More fundamentally, Nordic combined as a whole is under scrutiny. The IOC has repeatedly flagged the discipline for having a limited number of competitive nations, modest popularity and insufficient TV audiences. For Milan‑Cortina 2026 the men’s events were retained because athletes had long been preparing for these Games, but the IOC has announced a "full evaluation" after 2026 and said a decision on inclusion of men’s and women’s Nordic combined for the 2030 Winter Olympics will depend on measurable positive developments in participation and viewership.

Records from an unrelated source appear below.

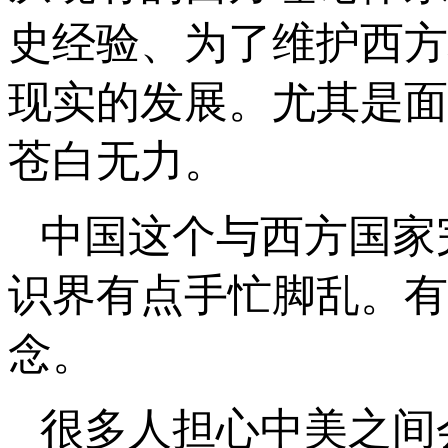
史经验、为了维护西方
现实的发展。尤其是面
苍白无力。
中国这个与西方国家
识界有点手忙脚乱。有
念。
很多人担心中美之间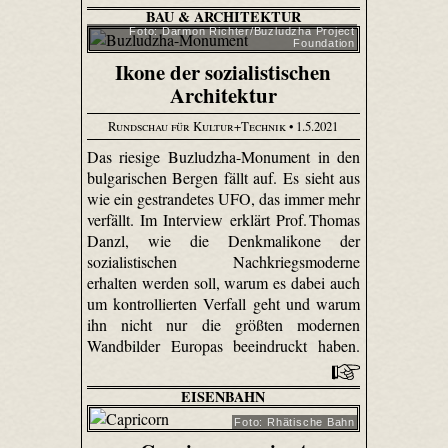
BAU & ARCHITEKTUR
Foto: Darmon Richter/Buzludzha Project
Foundation
Ikone der sozialistischen
Architektur
Rundschau für Kultur+Technik
• 1.5.2021
Das riesige Buzludzha-Monument in den
bulgarischen Bergen fällt auf. Es sieht aus
wie ein gestrandetes UFO, das immer mehr
verfällt. Im Interview erklärt Prof. Thomas
Danzl, wie die Denkmalikone der
sozialistischen Nachkriegsmoderne
erhalten werden soll, warum es dabei auch
um kontrollierten Verfall geht und warum
ihn nicht nur die größten modernen
Wandbilder Europas beeindruckt haben.
EISENBAHN
Foto: Rhätische Bahn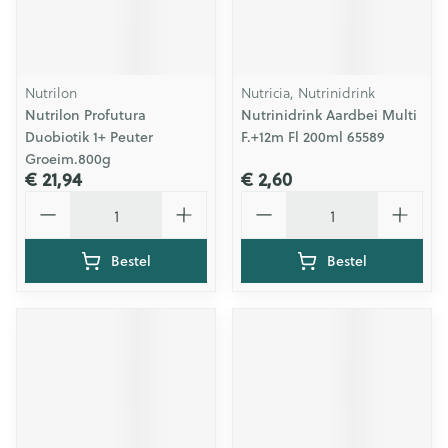
Nutrilon
Nutricia, Nutrinidrink
Nutrilon Profutura
Nutrinidrink Aardbei Multi
Duobiotik 1+ Peuter
F.+12m Fl 200ml 65589
Groeim.800g
€ 21,94
€ 2,60
Aantal
Aantal
Bestel
Bestel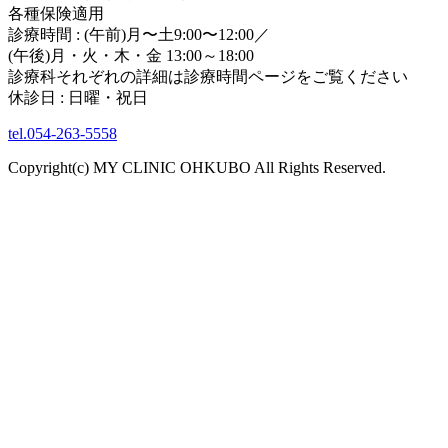
各種保険適用
診療時間 : (午前)月〜土9:00〜12:00／
(午後)月・火・木・金 13:00～18:00
診療科それぞれの詳細は診療時間ページをご覧ください
休診日 : 日曜・祝日
tel.054-263-5558
Copyright(c) MY CLINIC OHKUBO All Rights Reserved.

That uncertainty weakens the development of the women's discipline: without a clear Olympic pathway some athletes switch to ski jumping or cross‑country skiing where Olympic spots exist, reducing the talent pool for Nordic combined. French competitor Léna Brocard has also described the difficulty of attracting sponsors when she cannot promise Olympic visibility. The article concludes that unless participation and audiences increase significantly, women — and perhaps the sport as a whole — will struggle to secure a place at future Winter Games.